Kirk McElhearn wrote about the messed up state of Apple Music metadata, and he used the Ultimate Sinatra collection as his example:
When I first added the Ultimate Sinatra album to my library, it was a single album, but it changed after a while. I surmise that iTunes matched the tracks and found that many of them were on different albums. Just as iTunes often matches tracks from studio albums to “best of” albums, here, it’s matched some tracks to the album I downloaded, and other tracks to whatever iTunes found first. But, of course, iTunes shouldn’t match Apple Music tracks; it only matches your music, that you’ve ripped or downloaded, and added to your iTunes library.
I actually added this album to my iTunes library about two months ago. My process for importing music from CD is:
- Rip the CD to Apple Lossless format using XLD.
- Update the metadata of these files using MusicBrainz Picard.
- Import these files into my iTunes library.
Once I read Kirk’s article, after the panic subsided, I opened up iTunes to see what Apple Music might have done to the tags on my copy of this album. To my surprise, the metadata seems to have been unaltered since I imported it into iTunes:
It’s the unpredictability of Apple Music that most scares me. That Kirk and I can have such wildly varying experiences (with the same album!) does not bode well for the back-end of Apple Music. I haven’t done it yet, but every month I consider canceling my Apple Music subscription out of fear that it will destroy my music library.

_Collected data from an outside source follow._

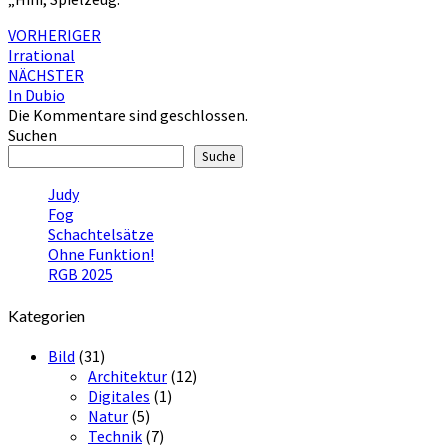
Beitragsnavigation
VORHERIGER
Irrational
NÄCHSTER
In Dubio
Die Kommentare sind geschlossen.
Suchen
Suche
Judy
Fog
Schachtelsätze
Ohne Funktion!
RGB 2025
Kategorien
Bild
(31)
Architektur
(12)
Digitales
(1)
Natur
(5)
Technik
(7)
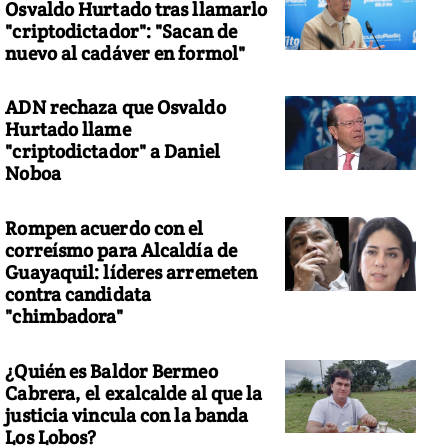
Osvaldo Hurtado tras llamarlo
"criptodictador": "Sacan de
nuevo al cadáver en formol"
ADN rechaza que Osvaldo
Hurtado llame
"criptodictador" a Daniel
Noboa
Rompen acuerdo con el
correísmo para Alcaldía de
Guayaquil: líderes arremeten
contra candidata
"chimbadora"
¿Quién es Baldor Bermeo
Cabrera, el exalcalde al que la
justicia vincula con la banda
Los Lobos?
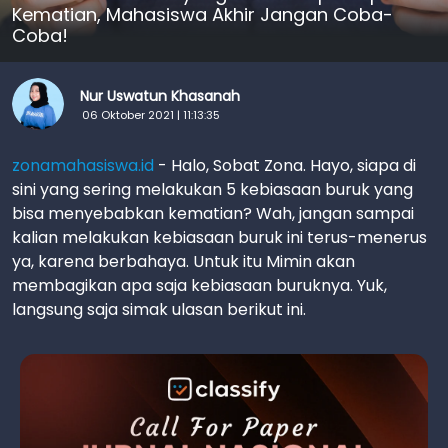
Kematian, Mahasiswa Akhir Jangan Coba-
Coba!
Nur Uswatun Khasanah
06 Oktober 2021 | 11:13:35
zonamahasiswa.id
- Halo, Sobat Zona. Hayo, siapa di
sini yang sering melakukan 5 kebiasaan buruk yang
bisa menyebabkan kematian? Wah, jangan sampai
kalian melakukan kebiasaan buruk ini terus-menerus
ya, karena berbahaya. Untuk itu Mimin akan
membagikan apa saja kebiasaan buruknya. Yuk,
langsung saja simak ulasan berikut ini.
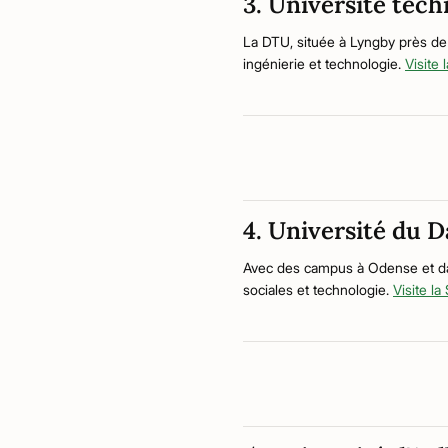
3. Université te
La DTU, située à Lyngby près de
ingénierie et technologie.
Visite
4. Université du 
Avec des campus à Odense et dan
sociales et technologie.
Visite l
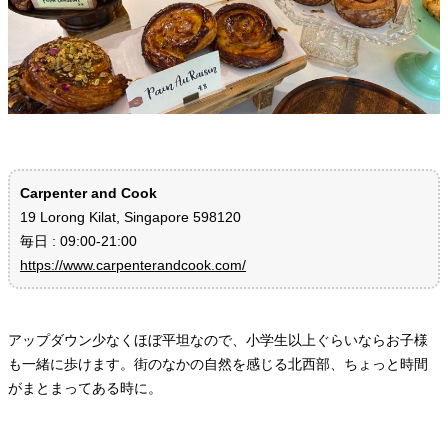
Carpenter and Cook
19 Lorong Kilat, Singapore 598120
毎日 : 09:00-21:00
https://www.carpenterandcook.com/
アップダウン少なくほぼ平坦なので、小学生以上ぐらいならお子様
も一緒に歩けます。街のなかの自然を感じる北西部、ちょっと時間
がまとまってある時に。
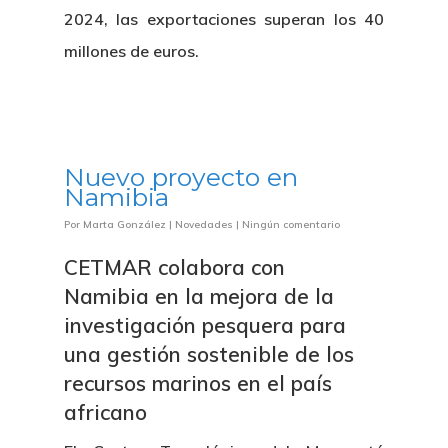
Patronato
2024, las exportaciones superan los 40
Eventos
Publicaciones
millones de euros.
Identidad Corporativa
Contratación
Memoria
Manual De Identidad
Contacto
Centro De Documentac
Transparencia
Empleo
Corporativa
Gobierno Abie
Nuevo proyecto en
Boletín De Noticias
Licitaciones
Logo CETMAR
Namibia
Plan De Igualdad
Por
Marta González
|
Novedades
|
Ningún comentario
CETMAR colabora con
Namibia en la mejora de la
investigación pesquera para
una gestión sostenible de los
recursos marinos en el país
africano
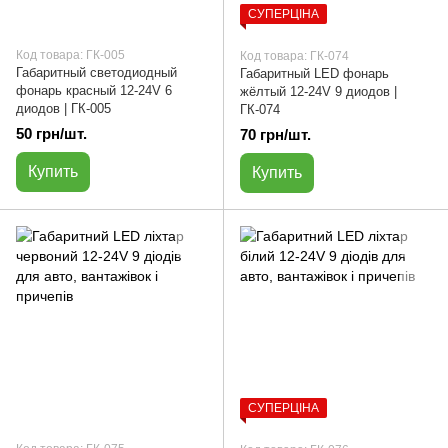
СУПЕРЦІНА
Код товара: ГК-005
Код товара: ГК-074
Габаритный светодиодный
Габаритный LED фонарь
фонарь красный 12-24V 6
жёлтый 12-24V 9 диодов |
диодов | ГК-005
ГК-074
50 грн/шт.
70 грн/шт.
Купить
Купить
СУПЕРЦІНА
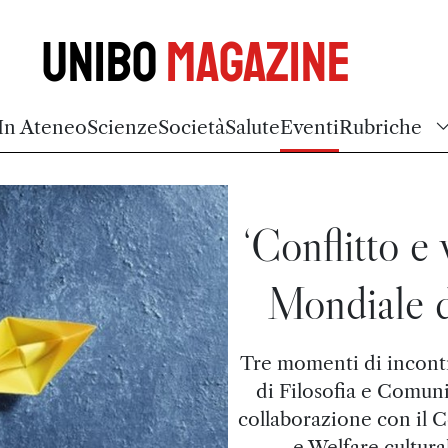
Unibo
Magazine
In Ateneo
Scienze
Società
Salute
Eventi
Rubriche
‘Conflitto e 
Mondiale d
Tre momenti di incontr
di Filosofia e Comuni
collaborazione con il 
e Welfare cultural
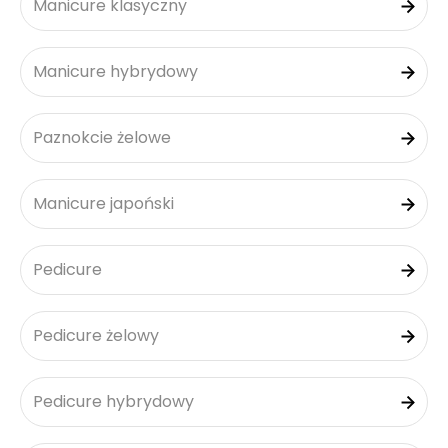
Manicure klasyczny
Manicure hybrydowy
Paznokcie żelowe
Manicure japoński
Pedicure
Pedicure żelowy
Pedicure hybrydowy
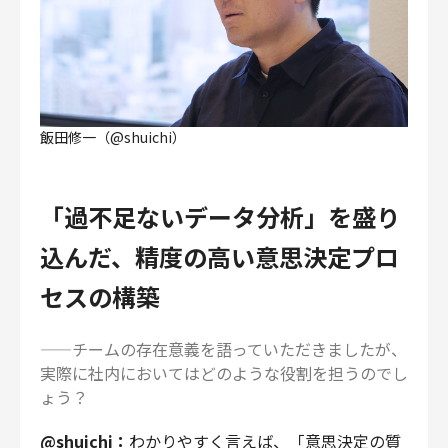
飯田修一（@shuichi）
「過不足ないデータ分析」を盛り
込んだ、精度の高い意思決定プロ
セスの構築
——チームの存在意義を語っていただきましたが、
実際に社内においてはどのような役割を担うのでし
ょう？
@shuichi：
わかりやすく言えば、「意思決定の質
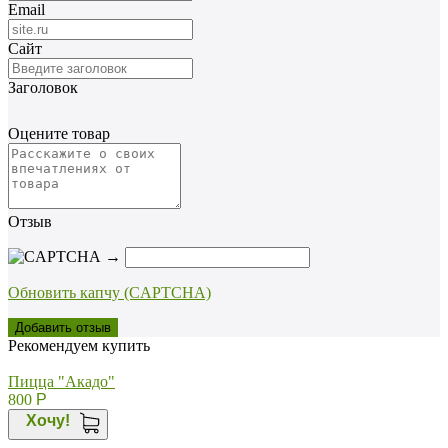
Email
Сайт
Заголовок
Оцените товар
Отзыв
→
Обновить капчу (CAPTCHA)
Рекомендуем купить
Пицца "Акадо"
800
Р
Хочу!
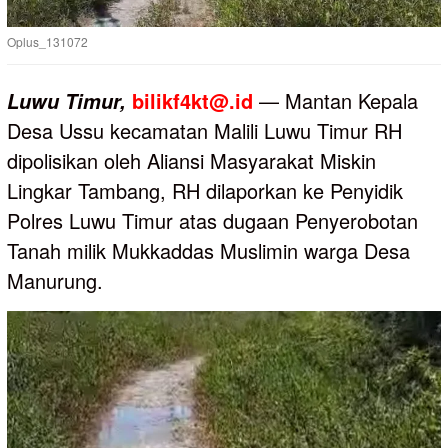
Oplus_131072
bilikf4kt@.id
— Mantan Kepala
Luwu
Timur,
Desa Ussu kecamatan Malili Luwu Timur RH
dipolisikan oleh Aliansi Masyarakat Miskin
Lingkar Tambang, RH dilaporkan ke Penyidik
Polres Luwu Timur atas dugaan Penyerobotan
Tanah milik Mukkaddas Muslimin warga Desa
Manurung.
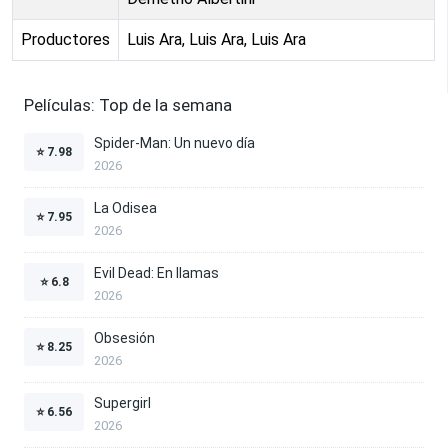
Productores
Luis Ara, Luis Ara, Luis Ara
Películas: Top de la semana
Spider-Man: Un nuevo día
⭐
7.98
2026
La Odisea
⭐
7.95
2026
Evil Dead: En llamas
⭐
6.8
2026
Obsesión
⭐
8.25
2026
Supergirl
⭐
6.56
2026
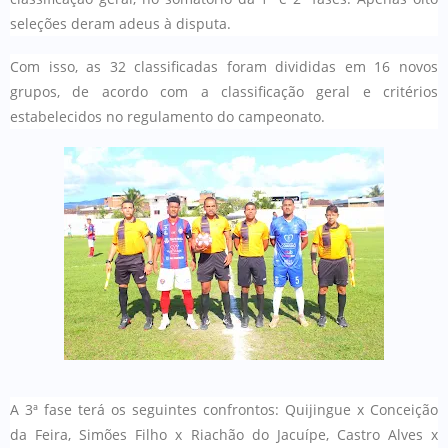
seleções deram adeus à disputa.
Com isso, as 32 classificadas foram divididas em 16 novos
grupos, de acordo com a classificação geral e critérios
estabelecidos no regulamento do campeonato.
A 3ª fase terá os seguintes confrontos: Quijingue x Conceição
da Feira, Simões Filho x Riachão do Jacuípe, Castro Alves x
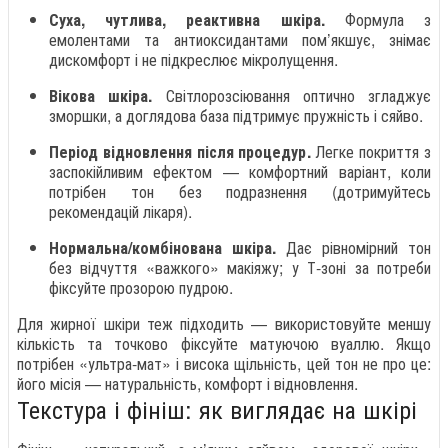
Суха, чутлива, реактивна шкіра.
Формула з
емолентами та антиоксидантами пом’якшує, знімає
дискомфорт і не підкреслює мікролущення.
Вікова шкіра.
Світлорозсіювання оптично згладжує
зморшки, а доглядова база підтримує пружність і сяйво.
Період відновлення після процедур.
Легке покриття з
заспокійливим ефектом — комфортний варіант, коли
потрібен тон без подразнення (дотримуйтесь
рекомендацій лікаря).
Нормальна/комбінована шкіра.
Дає рівномірний тон
без відчуття «важкого» макіяжу; у Т-зоні за потреби
фіксуйте прозорою пудрою.
Для жирної шкіри теж підходить — використовуйте меншу
кількість та точково фіксуйте матуючою вуаллю. Якщо
потрібен «ультра-мат» і висока щільність, цей тон не про це:
його місія — натуральність, комфорт і відновлення.
Текстура і фініш: як виглядає на шкірі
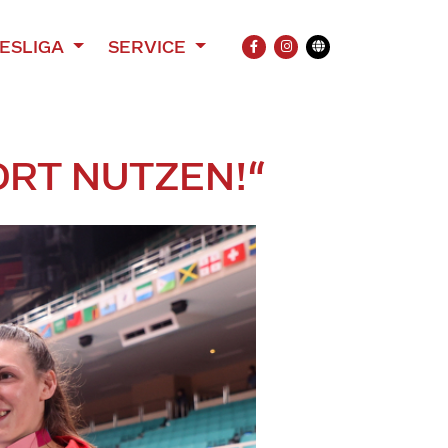
ESLIGA
SERVICE
FACEBOOK
INSTAGRAM
Übersetzung
ORT NUTZEN!“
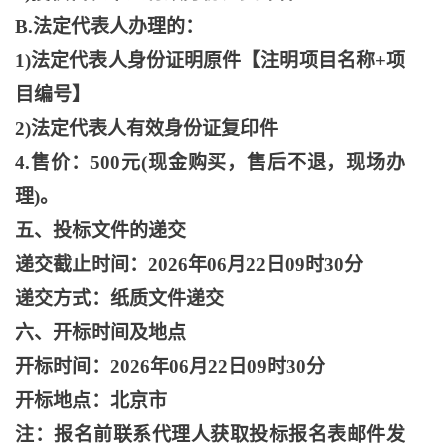
B.法定代表人办理的：
1)法定代表人身份证明原件【注明项目名称+项
目编号】
2)法定代表人有效身份证复印件
4.售价：500元(现金购买，售后不退，现场办
理)。
五、投标文件的递交
递交截止时间：
2026年06月22日09时30分
递交方式：纸质文件递交
六、开标时间及地点
开标时间：
2026年06月22日09时30分
开标地点：北京市
注：报名前联系代理人获取投标报名表邮件发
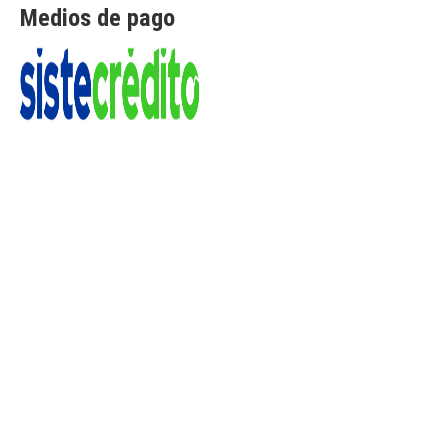
Medios de pago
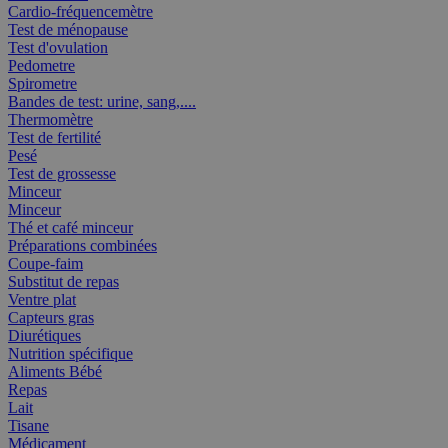
Cardio-fréquencemètre
Test de ménopause
Test d'ovulation
Pedometre
Spirometre
Bandes de test: urine, sang,....
Thermomètre
Test de fertilité
Pesé
Test de grossesse
Minceur
Minceur
Thé et café minceur
Préparations combinées
Coupe-faim
Substitut de repas
Ventre plat
Capteurs gras
Diurétiques
Nutrition spécifique
Aliments Bébé
Repas
Lait
Tisane
Médicament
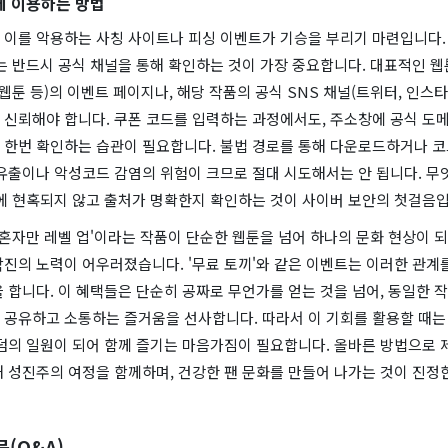
게 이용하는 방법
 이를 악용하는 사칭 사이트나 피싱 이벤트가 기승을 부리기 마련입니다. 
는 반드시 공식 채널을 통해 확인하는 것이 가장 중요합니다. 대표적인 웹
 웹툰 등)의 이벤트 페이지나, 해당 작품의 공식 SNS 채널(트위터, 인스
 신뢰해야 합니다. 쿠폰 코드를 입력하는 과정에서도, 주소창에 공식 도
 한번 확인하는 습관이 필요합니다. 불법 경로를 통해 다운로드하거나 
유출이나 악성코드 감염의 위험이 크므로 절대 시도해서는 안 됩니다. 무엇
말에 현혹되지 않고 출처가 명확한지 확인하는 것이 사이버 보안의 첫걸음입
 혼자만 레벨 업'이라는 작품이 단순한 웹툰을 넘어 하나의 문화 현상이 
진의 노력이 어우러졌습니다. '무료 토끼'와 같은 이벤트는 이러한 관계
 합니다. 이 혜택들은 단순히 공짜로 무언가를 얻는 것을 넘어, 동일한 
 공유하고 소통하는 즐거움을 선사합니다. 따라서 이 기회를 활용할 때는
팬덤의 일원이 되어 함께 즐기는 마음가짐이 필요합니다. 올바른 방법으로 
 성진주의 여정을 함께하며, 건강한 팬 문화를 만들어 나가는 것이 진정
문(Q&A)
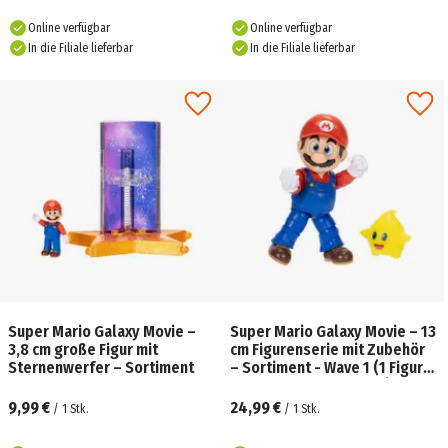
Online verfügbar
Online verfügbar
In die Filiale lieferbar
In die Filiale lieferbar
Super Mario Galaxy Movie –
Super Mario Galaxy Movie – 13
3,8 cm große Figur mit
cm Figurenserie mit Zubehör
Sternenwerfer – Sortiment
– Sortiment - Wave 1 (1 Figur -
Keine Auswahl möglich)
9,99 €
24,99 €
/
1
Stk.
/
1
Stk.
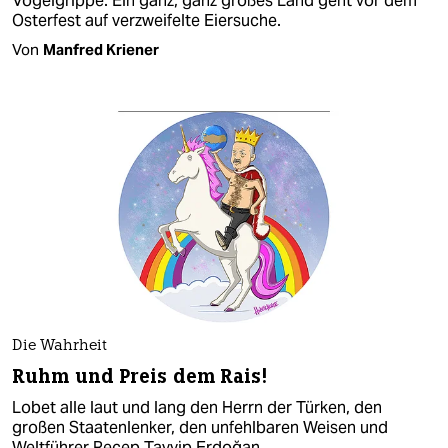
Vogelgrippe: Ein ganz, ganz großes Land geht vor dem
Osterfest auf verzweifelte Eiersuche.
Von
Manfred Kriener
Die Wahrheit
Ruhm und Preis dem Rais!
Lobet alle laut und lang den Herrn der Türken, den
großen Staatenlenker, den unfehlbaren Weisen und
Weltführer Recep Tayyip Erdoğan.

If there was an easy way to use iTunes Match with my main library, and run Apple Music in a separate library, I would probably do that. Since they’ve merged the back-ends of those two features as iCloud Music Library, I don’t believe that’s possible. So I make regular backups, and I’m hoping I’ll still have a good backup around once I figure out which of my 19,454 songs have been corrupted by Apple Music.